Abstract

To evaluate the prognosis of patients with gastric stump cancer after previous distal gastrectomy for benign gastroduodenal disease, we compared 25 patients with resected gastric remnant cancer with 143 patients with primary cancer in the upper third of the stomach. The histopathological differences between gastric remnant cancer and primary cancer were not significant, except for esophageal invasion. The percentage of esophageal invasion in gastric remnant cancer is 16%, significantly lower than 56.6% in primary cancer. The overall 5-year survival rates were 46% and 25% for patients with resected remnant cancer (n = 25) and resected primary cancer (n = 143), respectively, and there was no statistical difference between the two groups.

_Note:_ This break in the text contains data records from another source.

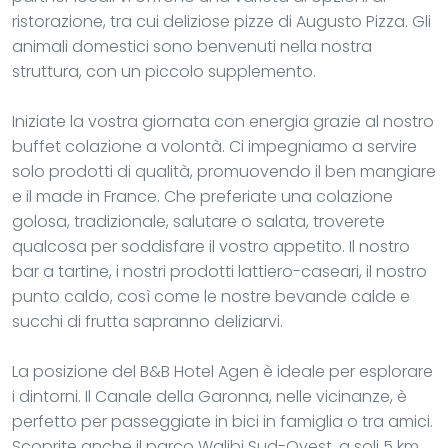
ristorazione, tra cui deliziose pizze di Augusto Pizza. Gli
animali domestici sono benvenuti nella nostra
struttura, con un piccolo supplemento.
Iniziate la vostra giornata con energia grazie al nostro
buffet colazione a volontà. Ci impegniamo a servire
solo prodotti di qualità, promuovendo il ben mangiare
e il made in France. Che preferiate una colazione
golosa, tradizionale, salutare o salata, troverete
qualcosa per soddisfare il vostro appetito. Il nostro
bar a tartine, i nostri prodotti lattiero-caseari, il nostro
punto caldo, così come le nostre bevande calde e
succhi di frutta sapranno deliziarvi.
La posizione del B&B Hotel Agen è ideale per esplorare
i dintorni. Il Canale della Garonna, nelle vicinanze, è
perfetto per passeggiate in bici in famiglia o tra amici.
Scoprite anche il parco Walibi Sud-Ovest, a soli 5 km,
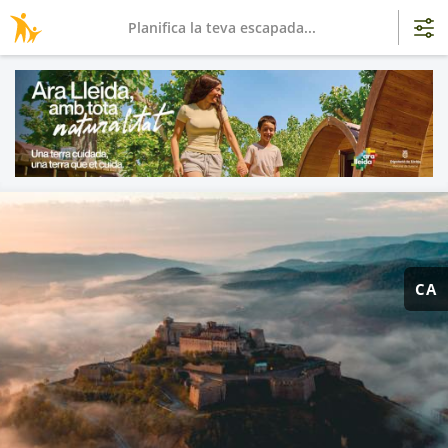
Planifica la teva escapada...
CA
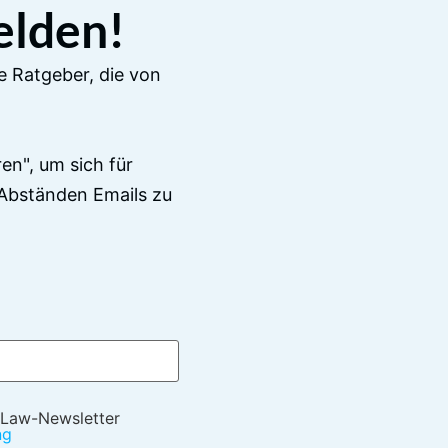
elden!
e Ratgeber, die von
en", um sich für
Abständen Emails zu
 Law-Newsletter
ng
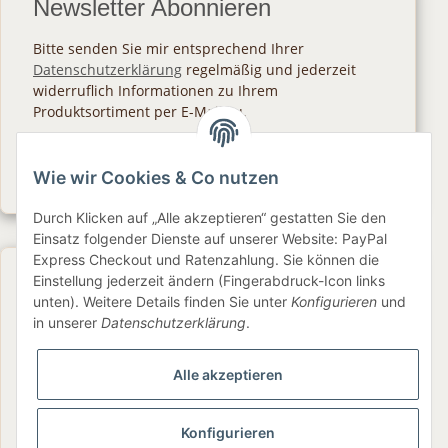
Newsletter Abonnieren
Bitte senden Sie mir entsprechend Ihrer
Datenschutzerklärung
regelmäßig und jederzeit
widerruflich Informationen zu Ihrem
Produktsortiment per E-Mail zu.
Abonnieren
Wie wir Cookies & Co nutzen
Newsletter Abonnieren
Durch Klicken auf „Alle akzeptieren“ gestatten Sie den
Einsatz folgender Dienste auf unserer Website: PayPal
Express Checkout und Ratenzahlung. Sie können die
Gesetzliche Informationen
Einstellung jederzeit ändern (Fingerabdruck-Icon links
unten). Weitere Details finden Sie unter
Konfigurieren
und
in unserer
Datenschutzerklärung
.
Informationen
Alle akzeptieren
Service
Konfigurieren
Folge uns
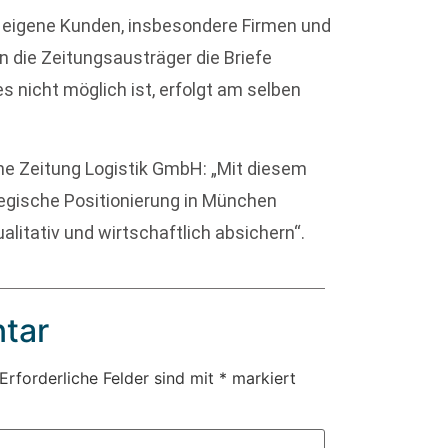
 eigene Kunden, insbesondere Firmen und
 die Zeitungsausträger die Briefe
s nicht möglich ist, erfolgt am selben
he Zeitung Logistik GmbH: „Mit diesem
egische Positionierung in München
litativ und wirtschaftlich absichern“.
tar
Erforderliche Felder sind mit
*
markiert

The 5-year survival rates for gastric remnant cancer with stage I or II and primary cancer with the same stages were 89% (n = 11) and 39% (n = 50), a statistically significant (p < 0.02) difference. On contrast, the 5-year survival rate for gastric remnant cancer with stage III or IV was 0%, which was significantly worse than 17% for primary cancer with the same stages (p < 0.05). The prognosis of gastric remnant cancer is better than that of primary cancer in the upper third of the stomach at its early stages, but it is worse at its late stages. An aggressive resection is recommended for gastric stump cancer.